__À FAIRE__: Dans l'article sur la Somalie ci-dessous, reproduisez mot pour mot le passage qui va de « La Somalie continue » jusqu'à « pays, Raisedon Zenenga. ».
-------- TEXTE À LIRE
La Somalie reste sur une trajectoire positive, selon l’ONU

22 mai 2019

La Somalie continue de faire des progrès dans les domaines économique et sécuritaire mais reste confrontée à des défis importants, a déclaré mercredi devant le Conseil de sécurité le Représentant spécial adjoint du Secrétaire général pour ce pays, Raisedon Zenenga.

« Malgré un environnement de sécurité difficile, des crises politiques récurrentes, ainsi que des contraintes en matière de capacité et des difficultés à gérer les obstacles politiques à son programme de réformes, la Somalie reste sur une trajectoire positive », a déclaré M. Zenenga devant les membres du Conseil.

Ces derniers mois, « le pays a réalisé des progrès significatifs dans ses réformes économiques et du secteur de la sécurité » et « les préparatifs techniques en vue des élections au suffrage universel de 2020 progressent », a-t-il noté.

Le Représentant spécial adjoint a toutefois souligné que la Somalie continuait « de faire face à des défis importants ». Il a noté en particulier que les efforts de réforme du gouvernement fédéral « se sont heurtés à une inévitable résistance ».

Malgré tout, il a estimé que la Somalie avait d’immenses opportunités de progresser dans les mois à venir. « Pour cela, ses dirigeants aux niveaux fédéral et sous-fédéral doivent accepter de travailler ensemble dans un esprit de consensus. Le Parlement doit se concentrer sur l'adoption de lois prioritaires dans les meilleurs délais. Toutes les parties prenantes nationales doivent collaborer efficacement pour faire face à la sécheresse imminente et éviter une famine », a-t-il dit.

Au niveau régional, l’envoyé de l’ONU a estimé que la dynamique positive qui règne dans la Corne de l’Afrique offre de grandes opportunités à la Somalie de réaliser « son potentiel stratégique et économique ».

« Cependant, la détérioration actuelle des relations entre la Somalie et le Kenya, résultant du conflit sur la frontière maritime, est préoccupante. Cela a des conséquences sur les efforts de la Somalie en matière de consolidation de l’Etat et de consolidation de la paix », a-t-il dit.

Dans ce contexte, le dialogue, non seulement entre le Kenya et la Somalie, mais également avec d'autres États membres de l’organisation régionale pour l’Afrique de l’Est, l'IGAD, est essentiel pour réduire les tensions et résoudre les problèmes fondamentaux qui ont créé ces tensions persistantes, a-t-il ajouté.

S’agissant de la Mission des Nations Unies en Somalie (MANUSOM), M. Zenenga a rappelé qu’elle avait commencé l’année par une crise sécuritaire avec une attaque au mortier contre le complexe de l’ONU le 1er janvier et une crise politique due à l’expulsion du Représentant spécial Nicholas Haysom le même jour.

« Ces deux incidents ont gravement perturbé les relations de la mission avec le gouvernement fédéral somalien et la mise en œuvre de son mandat. Ils ont également élevé le niveau de risque pour la sécurité du personnel de l'ONU et laissé notre personnel profondément démoralisé », a-t-il expliqué.

« Nous avons immédiatement donné la priorité à la sécurité de notre personnel tout en concentrant nos efforts politiques sur l’amélioration des relations avec le gouvernement fédéral », a-t-il ajouté. Il a précisé que les relations de la MANUSOM avec le gouvernement fédéral s’étaient depuis améliorées.
----------------
-------- DONNÉES FOURNIES
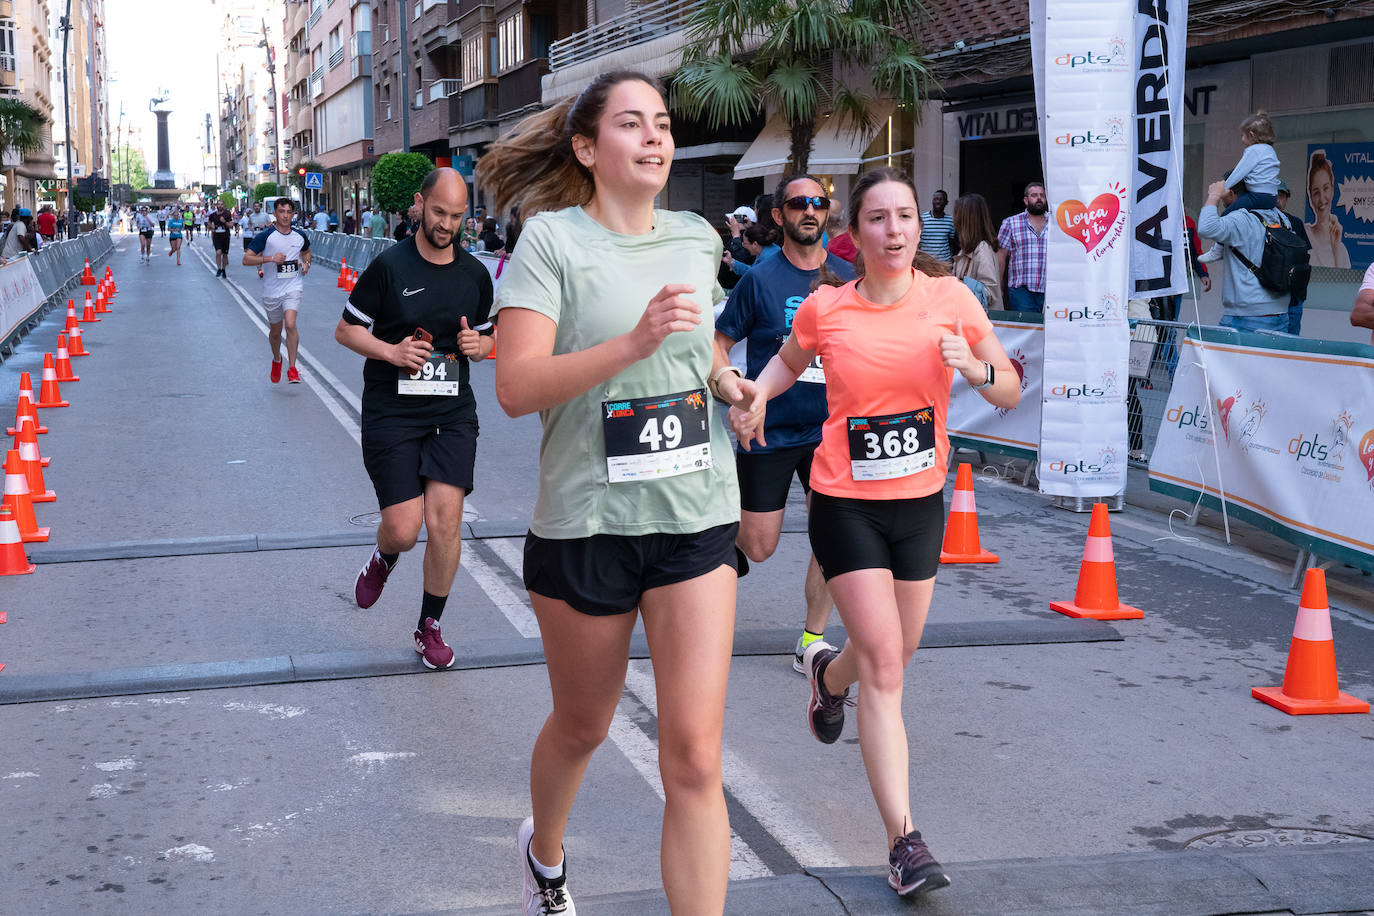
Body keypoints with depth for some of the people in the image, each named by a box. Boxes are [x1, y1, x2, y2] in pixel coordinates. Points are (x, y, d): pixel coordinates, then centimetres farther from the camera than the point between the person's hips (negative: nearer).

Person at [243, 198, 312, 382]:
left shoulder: (300, 236, 3)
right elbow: (246, 259, -11)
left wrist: (306, 263, 3)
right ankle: (276, 359, 44)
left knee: (290, 324, -21)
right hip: (271, 290, 0)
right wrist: (270, 258, -23)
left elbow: (306, 252, 26)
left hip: (293, 287, 0)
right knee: (275, 331, 14)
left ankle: (292, 368, -14)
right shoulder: (265, 236, -8)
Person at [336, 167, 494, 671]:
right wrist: (390, 351, -16)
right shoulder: (389, 266, -5)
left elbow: (485, 338, 21)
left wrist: (477, 344, -3)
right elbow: (345, 330, 1)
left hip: (453, 414, 3)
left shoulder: (475, 274, 8)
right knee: (403, 529, -6)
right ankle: (383, 560, 34)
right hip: (391, 415, -3)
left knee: (446, 521, -7)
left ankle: (430, 626, 12)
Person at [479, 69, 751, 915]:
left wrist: (725, 377, 6)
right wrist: (633, 345, -32)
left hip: (697, 515, 3)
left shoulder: (698, 237, 6)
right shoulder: (551, 237, -9)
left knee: (695, 757, -6)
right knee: (582, 727, 19)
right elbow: (516, 388, -20)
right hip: (587, 520, -2)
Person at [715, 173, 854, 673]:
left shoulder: (846, 276, 3)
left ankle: (811, 638, 11)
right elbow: (717, 343, -2)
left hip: (829, 430, 2)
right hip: (767, 432, -2)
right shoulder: (760, 279, -6)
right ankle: (727, 530, 41)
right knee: (759, 548, 5)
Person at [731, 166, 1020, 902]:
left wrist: (976, 369, -20)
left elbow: (1010, 394, 1)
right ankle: (904, 841, -5)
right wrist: (758, 396, -4)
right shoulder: (826, 308, -7)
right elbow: (789, 358, 16)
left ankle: (828, 673, 55)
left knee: (892, 656, 17)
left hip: (921, 504, 3)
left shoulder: (951, 299, -5)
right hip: (845, 504, -3)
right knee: (884, 668, -10)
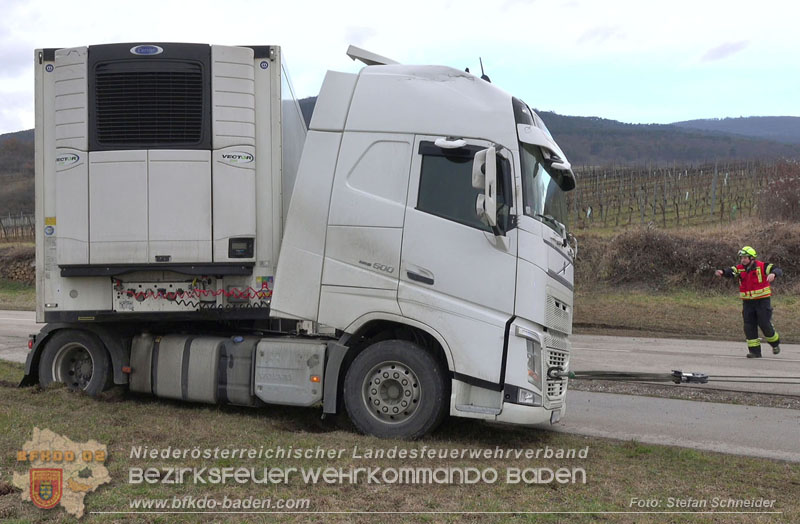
----------------
__VOTRE RÉPONSE__:
La Somalie continue de faire des progrès dans les domaines économique et sécuritaire mais reste confrontée à des défis importants, a déclaré mercredi devant le Conseil de sécurité le Représentant spécial adjoint du Secrétaire général pour ce pays, Raisedon Zenenga.